RECORDS FOR THE TASK
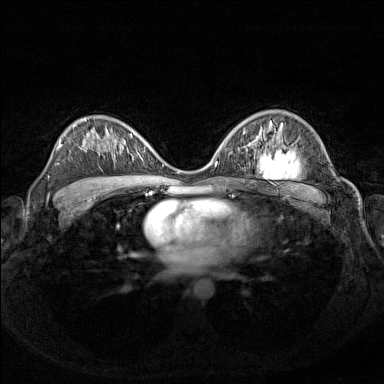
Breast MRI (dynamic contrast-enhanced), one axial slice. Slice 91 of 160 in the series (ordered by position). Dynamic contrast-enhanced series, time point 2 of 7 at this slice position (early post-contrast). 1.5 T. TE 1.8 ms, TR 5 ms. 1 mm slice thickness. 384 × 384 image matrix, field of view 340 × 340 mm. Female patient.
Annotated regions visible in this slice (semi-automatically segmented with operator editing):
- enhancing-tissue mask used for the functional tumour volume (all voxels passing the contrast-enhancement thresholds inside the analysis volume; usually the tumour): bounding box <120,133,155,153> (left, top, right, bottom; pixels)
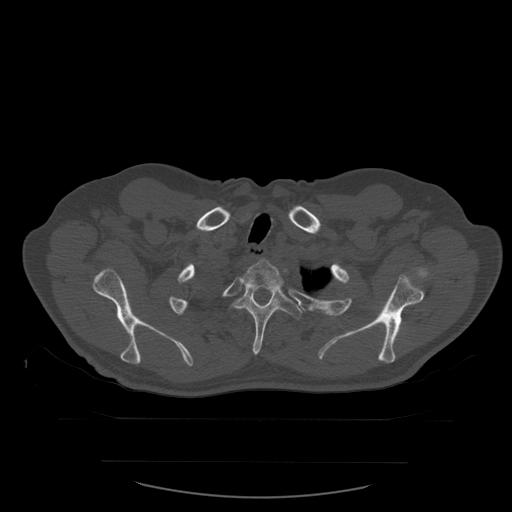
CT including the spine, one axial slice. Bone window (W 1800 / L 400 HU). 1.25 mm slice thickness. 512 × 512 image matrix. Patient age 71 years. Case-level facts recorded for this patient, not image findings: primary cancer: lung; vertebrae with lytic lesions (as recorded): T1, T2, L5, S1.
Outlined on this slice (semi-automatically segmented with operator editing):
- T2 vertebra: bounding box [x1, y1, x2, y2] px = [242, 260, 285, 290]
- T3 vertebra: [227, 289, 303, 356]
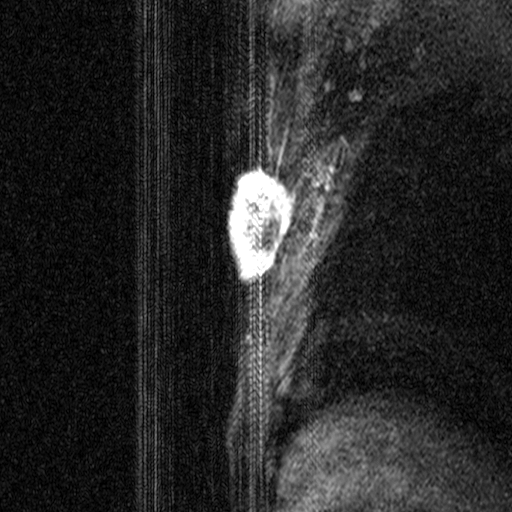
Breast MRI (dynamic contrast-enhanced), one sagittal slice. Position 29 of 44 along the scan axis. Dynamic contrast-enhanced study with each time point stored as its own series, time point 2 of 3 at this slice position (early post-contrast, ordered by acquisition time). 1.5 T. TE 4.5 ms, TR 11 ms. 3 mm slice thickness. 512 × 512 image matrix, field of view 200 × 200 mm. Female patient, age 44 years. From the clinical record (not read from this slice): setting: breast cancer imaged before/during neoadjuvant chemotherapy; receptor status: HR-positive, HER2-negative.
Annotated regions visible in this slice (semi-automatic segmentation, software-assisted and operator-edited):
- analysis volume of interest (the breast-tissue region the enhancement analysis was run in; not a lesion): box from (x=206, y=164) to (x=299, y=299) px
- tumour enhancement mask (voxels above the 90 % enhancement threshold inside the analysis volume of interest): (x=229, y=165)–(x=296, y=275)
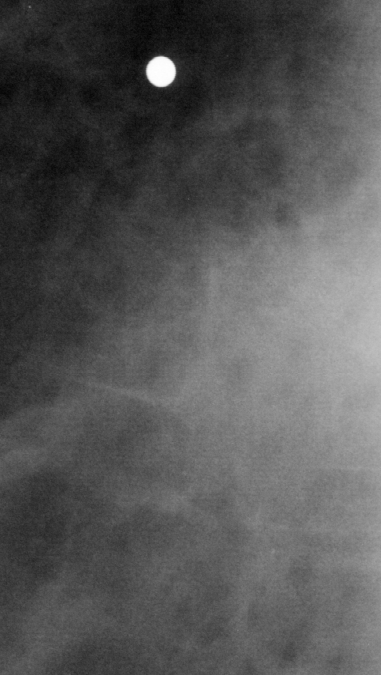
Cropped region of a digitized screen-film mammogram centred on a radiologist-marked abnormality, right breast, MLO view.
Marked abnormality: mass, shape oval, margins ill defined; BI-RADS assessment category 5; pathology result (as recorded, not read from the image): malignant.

WHAT IS REQUIRED
In the entries above, the lines from the one bearing "Annotated regions visible in this slice (semi-automatically" up to and including the one bearing "- enhancing-tissue mask" should be transcribed exactly; no other line is wanted.

ANSWER
Annotated regions visible in this slice (semi-automatically segmented with operator editing):
- enhancing-tissue mask used for the functional tumour volume (all voxels passing the contrast-enhancement thresholds inside the analysis volume; usually the tumour): bounding box <120,133,155,153> (left, top, right, bottom; pixels)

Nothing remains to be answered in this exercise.